I usually stay in my study for three to four hours in the morning. The first thing I did today was to write up the story I’d thought of while it was fresh in my mind. I always do this in two ways: a manuscript with instructions for artwork, design, and text, and a hand-drawn sketch of the page, with each story frame drawn in detail and text written in. I scan these sketches and send them to my editor so that she can see exactly what I’ve got in mind. And so that I can check it all fits on the page! 

After a fifteen-minute coffee break (outside in the garden) I write some online interactive activities for a primary Science book. It’s very formulaic work and the sort of thing I can get done quickly as I’ve been doing it for so long. I finish and make a note to prepare the invoice. 

13.00 

I go out for another walk while my husband (and co-author) prepares lunch. I’m lucky that he loves cooking! This time I take a podcast as I don’t need to think about work. I’m currently listening to “The Allusionist,” a podcast about the English language. It’s entertaining. 

14.15 

Lunch, followed by some TV-watching. I catch up on the news and watch a political debate between candidates in the upcoming local elections in Spain. I sometimes have a 30-minute siesta after lunch but today I decided to read my book instead. I’m reading a great book called “Rest: why you get more done when you work less” by Alex Soojung-Kim Pang. It’s about the power of deliberate rest. By the time I finish it I hope to be doubly productive and working half the time. 

17.00 

I decide to finish an article I’ve been writing for an online magazine. It’s an opportunity to work with paper. I print off the document (on the back of some paper that has been used once already) to proofread what I’ve already written. Then I literally cut things up, move them around and finish the article on paper. It will take me about ten or fifteen minutes to finish the article on the computer but I leave it till tomorrow. It’s always a good idea to have some work waiting the next day that can just be picked up and done. This is why many great fiction writers like Haruki Murakami often stop writing when they are “on a roll.” It really works! 

18.30 

After a short break to help my neighbour move his cows from one field to another (that’s a blog post for another day) I’m back in my study for another couple of hours. I work on a second draft for a unit of the course book I’m writing. Yesterday I had a quick look at my editor’s comments to gauge how long the work would take. I judged it would take about an hour and a half so I set a timer on Pomodoro to see whether I was right and to stop me from sitting for too long without moving. The work takes less time than anticipated.

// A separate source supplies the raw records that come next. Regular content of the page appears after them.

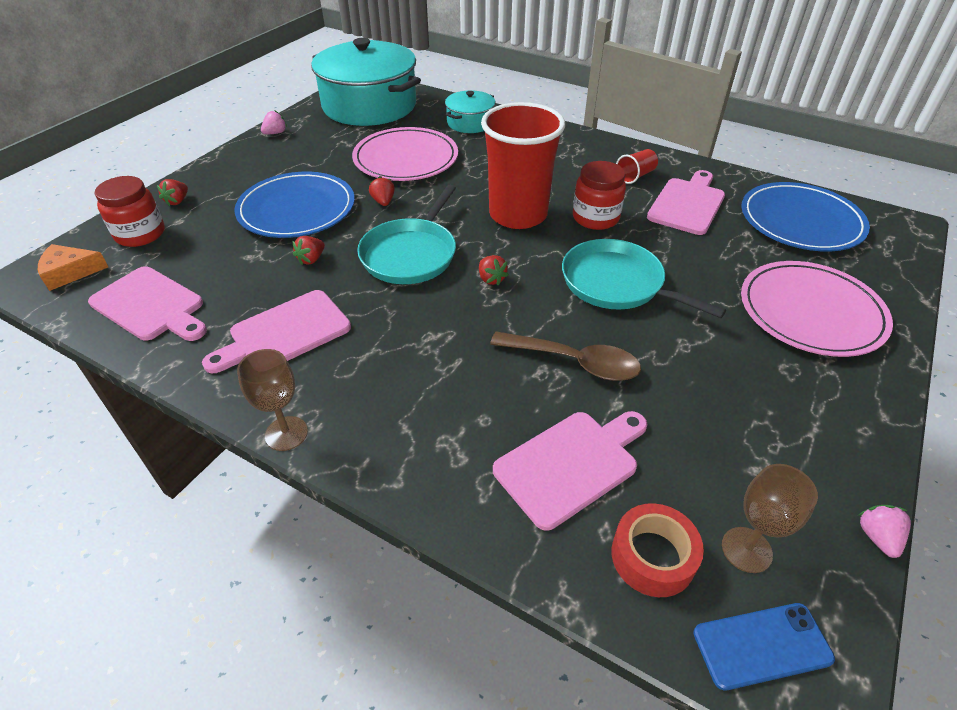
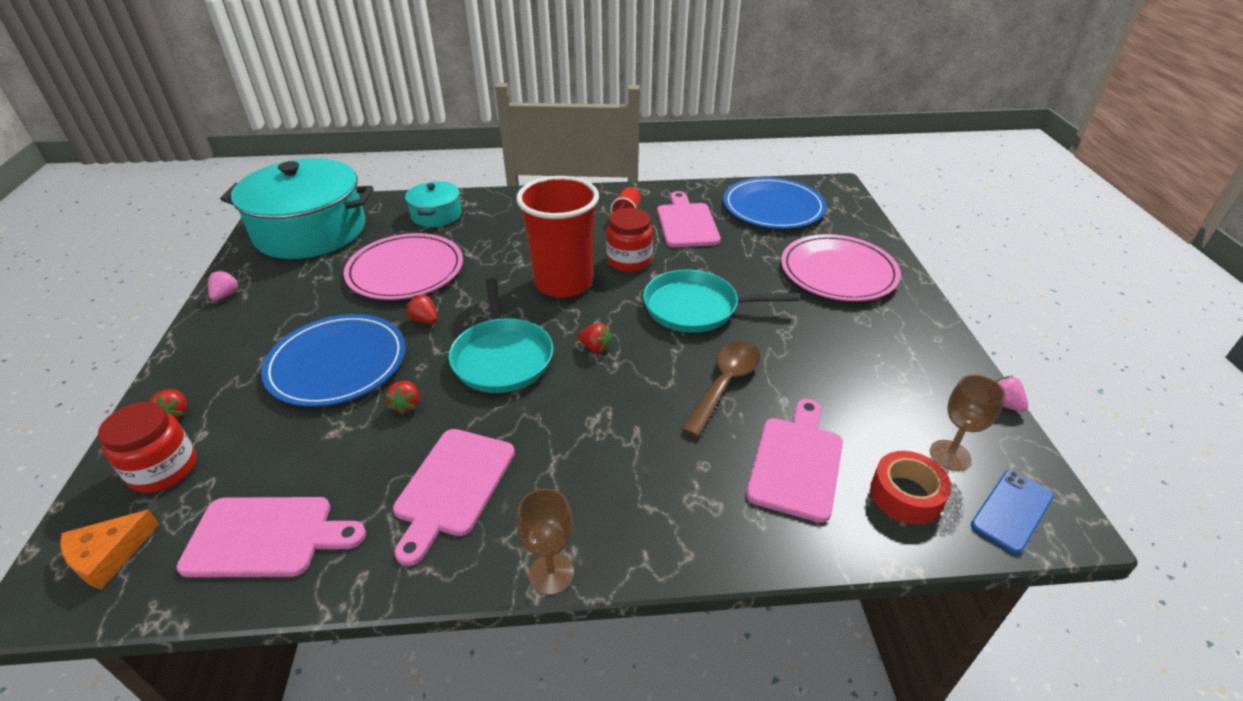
camera: 35 degrees left, 5 degrees down
(574, 362) = (724, 384): brown spoon -> brown spoon turned 45 degrees counterclockwise

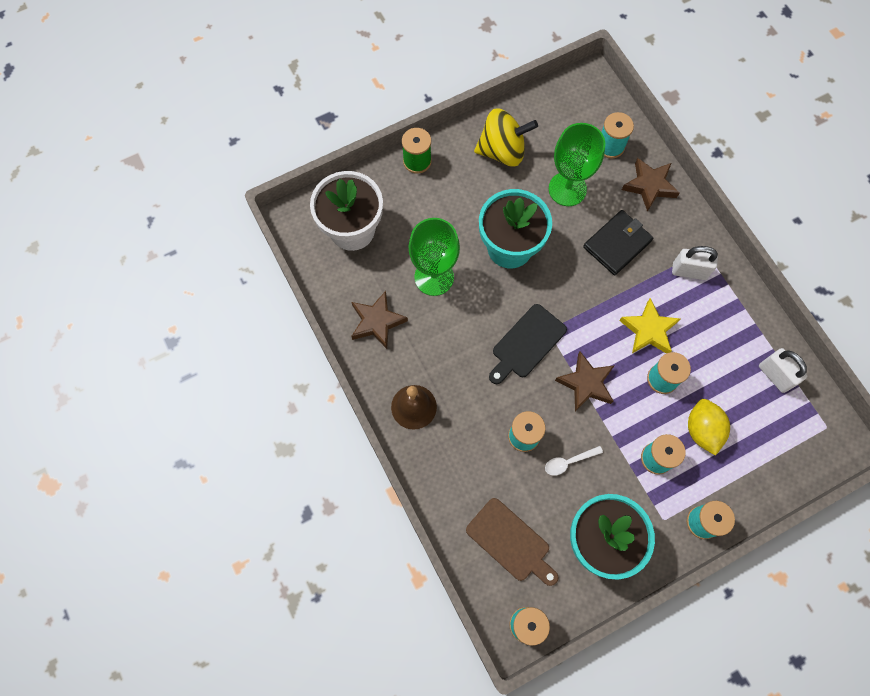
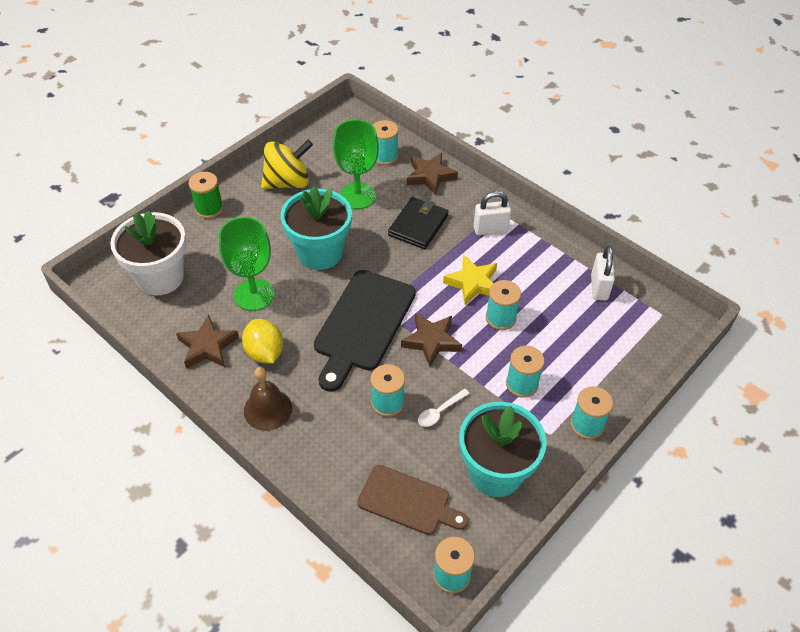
camera: 20 degrees left, 20 degrees down
(527, 343) = (363, 324): black cutting board -> black cutting board, size x1.56
(702, 430) = (554, 348): yellow lemon -> yellow lemon (264, 352)
(775, 375) = (599, 287): white padlock -> white padlock turned 60 degrees clockwise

I use the remaining time to prepare and send the invoice from this morning, to browse the NGL image library and choose a photo for my next blog post. This year’s posts are all photo-related. I’ll start my day tomorrow by looking closely at this photo so that when I go for my walk I can think about classroom activities it lends itself too. 

20.30 

I stop work for the day. This is early for me. Sometimes, when a deadline is looming or when I’m teaching on an online course, I work until midnight. Today I spend the evening going for a swim, doing a few chores around the house, and making some Welsh cakes. We’re expecting visitors tomorrow and they are always well received.